Le vinyle, un temps désuet, aujourd’hui très prisé

Le 15 décembre prochain, le duo de rappeurs belges Caballero & JeanJass sortira son nouvel album. Mais particularité : Zushiboyz ne sera disponible qu’en format vinyle. Un contre-pied aux méthodes de consommations actuelles, et surtout, au streaming. Nous sommes allés à la rencontre de Maxime, disquaire de Bohème Records, 221 rue Léon Gambetta à Lille.

1500, c’est le nombre d’exemplaires de Zushiboyz qui seront pressés. Seule une poignée de fans, chanceux, a pu précommander le projet. Là où tous les artistes choisissent l’écoute en quantité, eux préfèrent la rareté. 
Pour Maxime, dirigeant de Bohème Records, c’est un bon coup de marketing : « historiquement, le rap a toujours été en décalage, c’est audacieux. Dans les années 90’, il incarnait la contre-culture, alors que depuis 15 ans, c’est le symbole de l’industrie musicale. Ce contre sens est une vraie bonne idée, alternative au bling-bling et au streaming. Aujourd’hui on a un mécanisme où les rappeurs sortent une track accompagnée d’un titre, là c’est décalé, c’est bien pensé ».

★ ★ ★ ★

Consigne:
Recopiez sans rien changer le passage de l'article sur le vinyle qui commence par les mots contenant « Le 15 décembre prochain, le » et se termine par « préfèrent la rareté. ».

Données fournies:
★ ★ ★ ★

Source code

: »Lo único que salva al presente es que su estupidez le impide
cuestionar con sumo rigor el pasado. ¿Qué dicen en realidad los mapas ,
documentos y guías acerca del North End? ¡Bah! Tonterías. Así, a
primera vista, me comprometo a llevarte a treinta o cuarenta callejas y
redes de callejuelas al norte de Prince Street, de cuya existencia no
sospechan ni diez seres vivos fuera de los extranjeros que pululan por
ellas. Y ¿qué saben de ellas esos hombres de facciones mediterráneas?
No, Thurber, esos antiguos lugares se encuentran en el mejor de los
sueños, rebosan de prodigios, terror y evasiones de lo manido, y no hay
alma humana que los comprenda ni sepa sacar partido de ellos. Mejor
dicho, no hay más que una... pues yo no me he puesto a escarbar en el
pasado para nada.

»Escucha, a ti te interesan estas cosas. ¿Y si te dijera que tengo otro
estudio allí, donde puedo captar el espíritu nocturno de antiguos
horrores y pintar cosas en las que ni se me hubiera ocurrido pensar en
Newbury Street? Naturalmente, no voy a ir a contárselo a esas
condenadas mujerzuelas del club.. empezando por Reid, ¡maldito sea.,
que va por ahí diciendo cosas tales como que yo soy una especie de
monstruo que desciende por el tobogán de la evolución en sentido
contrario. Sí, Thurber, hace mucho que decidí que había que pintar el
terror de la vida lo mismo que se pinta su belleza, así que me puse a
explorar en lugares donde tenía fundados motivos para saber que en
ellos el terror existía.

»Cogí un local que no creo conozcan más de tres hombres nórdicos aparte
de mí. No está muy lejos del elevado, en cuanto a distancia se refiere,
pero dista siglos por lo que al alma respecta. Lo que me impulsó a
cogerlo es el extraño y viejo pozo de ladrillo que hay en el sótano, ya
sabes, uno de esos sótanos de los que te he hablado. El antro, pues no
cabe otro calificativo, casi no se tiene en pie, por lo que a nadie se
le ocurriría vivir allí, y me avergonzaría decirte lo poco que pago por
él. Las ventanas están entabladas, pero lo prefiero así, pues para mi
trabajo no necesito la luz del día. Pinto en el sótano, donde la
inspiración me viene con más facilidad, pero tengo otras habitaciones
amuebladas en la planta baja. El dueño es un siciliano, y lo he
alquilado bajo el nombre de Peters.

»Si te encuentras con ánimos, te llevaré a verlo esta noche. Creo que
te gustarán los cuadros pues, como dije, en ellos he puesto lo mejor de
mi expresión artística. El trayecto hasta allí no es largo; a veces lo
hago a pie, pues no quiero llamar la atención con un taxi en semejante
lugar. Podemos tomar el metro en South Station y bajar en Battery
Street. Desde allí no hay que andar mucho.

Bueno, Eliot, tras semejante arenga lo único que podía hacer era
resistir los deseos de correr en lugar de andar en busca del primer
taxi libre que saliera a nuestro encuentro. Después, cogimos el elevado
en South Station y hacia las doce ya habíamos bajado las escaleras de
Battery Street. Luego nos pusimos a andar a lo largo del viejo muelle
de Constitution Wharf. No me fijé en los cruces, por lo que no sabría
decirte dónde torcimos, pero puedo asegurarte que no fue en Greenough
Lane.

★ ★ ★ ★

Corrigé:
Le 15 décembre prochain, le duo de rappeurs belges Caballero & JeanJass sortira son nouvel album. Mais particularité : Zushiboyz ne sera disponible qu’en format vinyle. Un contre-pied aux méthodes de consommations actuelles, et surtout, au streaming. Nous sommes allés à la rencontre de Maxime, disquaire de Bohème Records, 221 rue Léon Gambetta à Lille.

1500, c’est le nombre d’exemplaires de Zushiboyz qui seront pressés. Seule une poignée de fans, chanceux, a pu précommander le projet. Là où tous les artistes choisissent l’écoute en quantité, eux préfèrent la rareté.